Millions of Indians are still so poor that the cost of traveling to a hospital is an impediment to delivering a baby there.

India’s maternal death rate has improved, to 230 deaths per 100,000 births in 2008 from 280 in 2005, according to World Bank data. But its record is still worse than 116 other countries and far worse than China, which improved to 38 maternal deaths per 100,000 births from 44 during the same time period.
India has made some strides in reducing infant mortality but still lags behind many other emerging economies and poorer countries. Infant mortality in India fell to 50 per 1,000 babies in 2009 from 57 in 2005, according to World Bank data, but India’s rate is higher than China and Brazil, both of which lost 17 babies per 1,000 born in 2009. India also ranks behind some of its neighbors, including Bangladesh and Sri Lanka, the same data shows.

To improve India’s high rate of infant mortality, Mr. Pradhan says, his health mission is also giving health activists cash incentives of 250 rupees, or about $6, for every baby that doesn’t die in its first 28 days of life.
To improve critically ill babies’ chances of survival, Mr. Pradhan says, the mission has offered states financing for the construction of special newborn care units in district hospitals. So far, 243 units have been set up in district hospitals, equipped with incubators and ventilators, he says. By next year, he says he hopes all district hospitals in India will have such centers.

Because clean water and good sanitation are vital to improving public health, Mr. Pradhan says, his mission also offers cash incentives of 10,000 rupees, or $226, to local governing bodies–known as panchayats, for every village health and sanitation committee that gets started. Mr. Pradhan says 440,000 such committees have formed in recent years.

He acknowledges the government’s last comprehensive assessment of healthcare in India called for an increase in the proportion of government spending on healthcare to 2% from 1%, and that this has not happened in the intervening six years since the 2005 report was written.

But Mr. Pradhan says he has recommended that the government, in its next five-year plan that is currently being written for 2012-17, aim to increase the proportion of GDP spent on healthcare to 3%. He says he expects the government will at least reach 2%.

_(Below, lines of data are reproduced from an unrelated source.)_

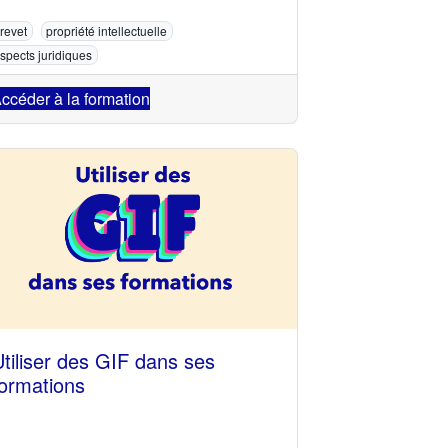
revet
propriété intellectuelle
spects juridiques
ccéder à la formation
tiliser des GIF dans ses
formations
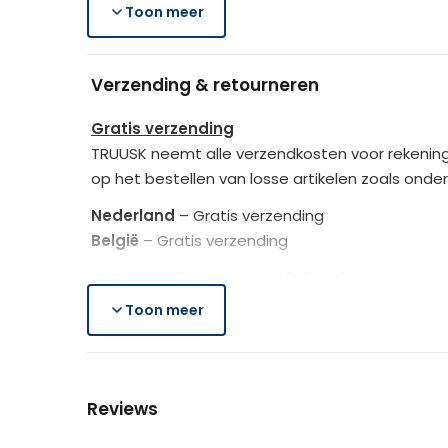
Merk
Toon meer
1 x Boksset
1 x Handleiding
Rotan_kleur
Verzending & retourneren
Train op een energieke en sportieve manier m
Kussen_kleur
Gratis verzending
TRUUSK neemt alle verzendkosten voor rekening
op het bestellen van losse artikelen zoals onde
Nederland
– Gratis verzending
België
– Gratis verzending
De bezorgtijd is ongeveer 2-3 werkdagen.
Toon meer
Lees hier meer..
Gratis retourneren
Is het aangeschafte product toch niet naar we
Reviews
Je heb na de retourmelding nogmaals 14 dagen o
de producten controleert TRUUSK het product zo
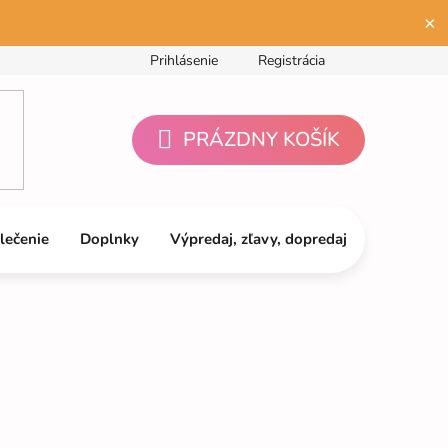
×
Prihlásenie
Registrácia
PRÁZDNY KOŠÍK
NÁKUPNÝ
KOŠÍK
lečenie
Doplnky
Výpredaj, zľavy, dopredaj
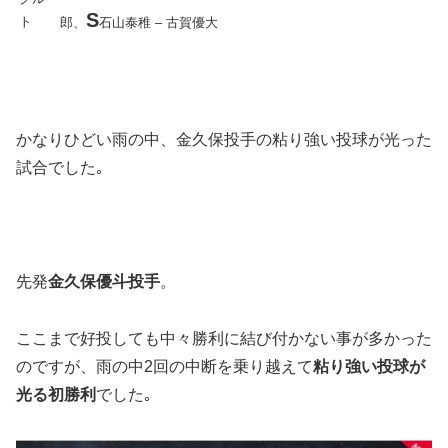
S
郎、
石山泰稚 – 古賀優大
かなりひどい雨の中、金久保投手の粘り強い投球が光った
試合でした｡
先発
金久保優斗投手
。
ここまで好投しても中々勝利に結び付かない事が多かった
のですが、雨の中2回の中断を乗り越えて
粘り強い投球が
光る初勝利
でした｡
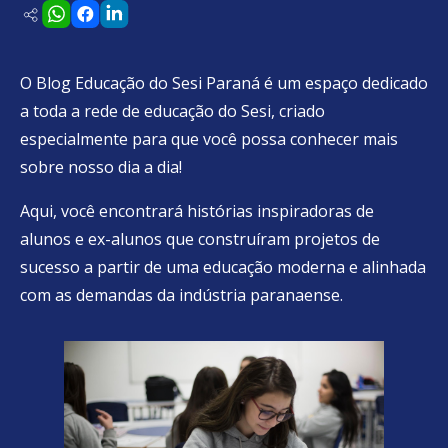
O Blog Educação do Sesi Paraná é um espaço dedicado
a toda a rede de educação do Sesi, criado
especialmente para que você possa conhecer mais
sobre nosso dia a dia!
Aqui, você encontrará histórias inspiradoras de
alunos e ex-alunos que construíram projetos de
sucesso a partir de uma educação moderna e alinhada
com as demandas da indústria paranaense.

In the years ahead, his health mission will focus on improving district hospitals, which must be better equipped and staffed so sick babies aren’t rushed from there to city hospitals that are already overcrowded, he says. By the time premature and low-birth weight babies arrive at city hospitals that are equipped to save them, they are often too sick to save, he says.

“So what starts out as a low birth weight problem that can be solved ends up as a crisis with infections and malnutrition and the baby can’t be saved,” he said.

India’s ruling coalition, led by the Congress party, has been espousing “inclusive growth” and has adopted
several major social programs to try to improve life in rural India. But other social programs have taken priority.

“We have so many competing social priorities that have required enormous expenditure,” Ms. Gupta said. The government had spent millions of dollars on initiatives to improve education and rural employment. It also plans to massively increase food subsidies.

“Given the vastness of the country, improvement takes time,” said Mr. Pradhan. “But things are improving.”